Water has penetrated the stone walls of the historic military building and Parks Canada is determined to find out where it is coming from.
"We have to treat these places like treasures and preserve them," says Andrew Fry of Parks Canada.
"We consider this an important piece of this story of Canada, about how we came to be, and the important events that shaped our country."
The Carleton Martello Tower in Saint John is a National Historic Site, one of nine still remaining of the 14 built in Canada in the late 18th century and first half of the 19th century. Five of the round defensive fortresses were built in Halifax, while Kingston, Ont., and Quebec City each had four.
The Saint John tower's walls are now shrouded in tarps and staging. The thick, stone walls have started to bow outward in some places.
"There's moisture that's getting in to the masonry, washing out the lime, and as a result it's crumbling.," said Fry.
Crews have been taking core samples from the walls of the tower. They are trying to determine exactly where the water is coming from.
"We wanted to better understand just how much this moisture in the walls is affecting the tower," said Fry.
Inside the tower, mineral buildup from dripping water has created a cave-like environment.
One possible source of water may be the cement lookout that was built on top of the original structure during the Second World War.
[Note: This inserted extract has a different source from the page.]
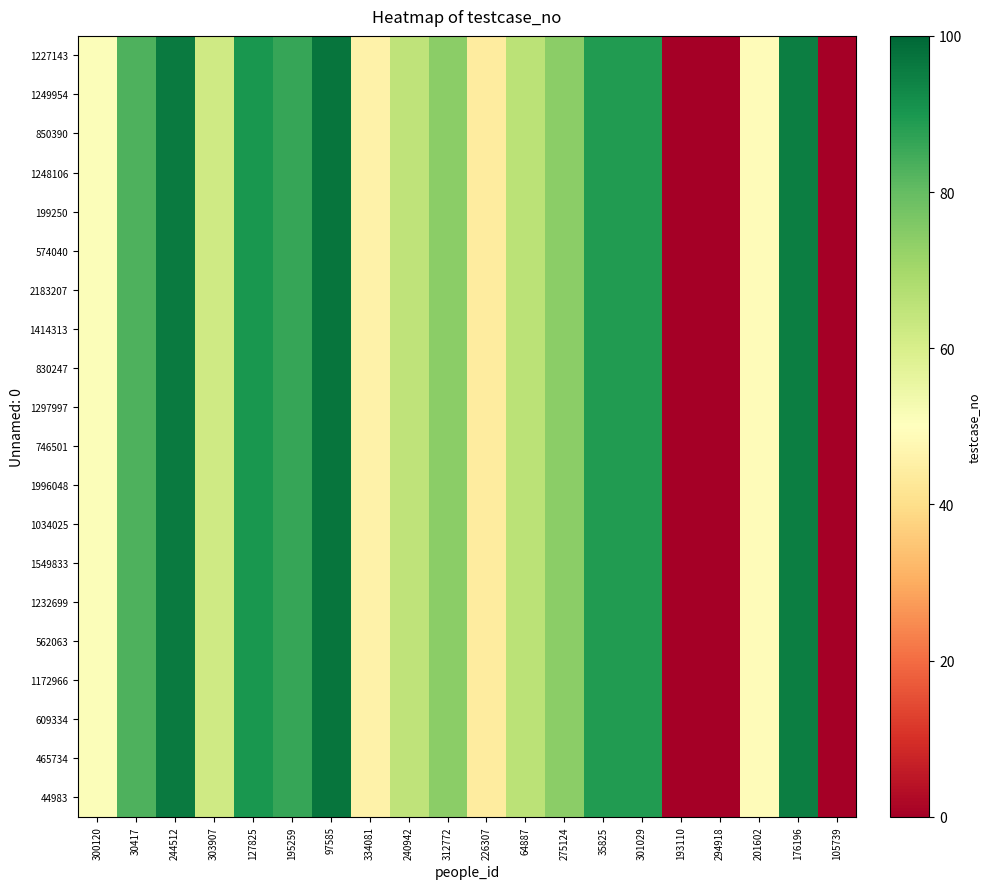

At how many categories does at least one series exceed 69?

10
Of the nine Martello towers still standing in Canada, the one in Saint John is the only one with such a structure built atop it.
"As far as I know they don't have the water infiltration issue to the extent that this one does," said Fry.
However, he said it's too early to draw conclusions.
The current work by Parks Canada is two-fold, he said.
"It's a quick fix for some of the severe areas, but the main piece of the work that's going on right now is an investigation."
Expert mason Bill Quinn has tested each brick in the tower, taking core samples 72 inches (182 centimetres) into the original stone walls. All the data will be incorporated into a report that will be forwarded to the federal government.
"Whenever they decide to do the work later they'll know exactly what's here," said Quinn. "They won't be going in blind."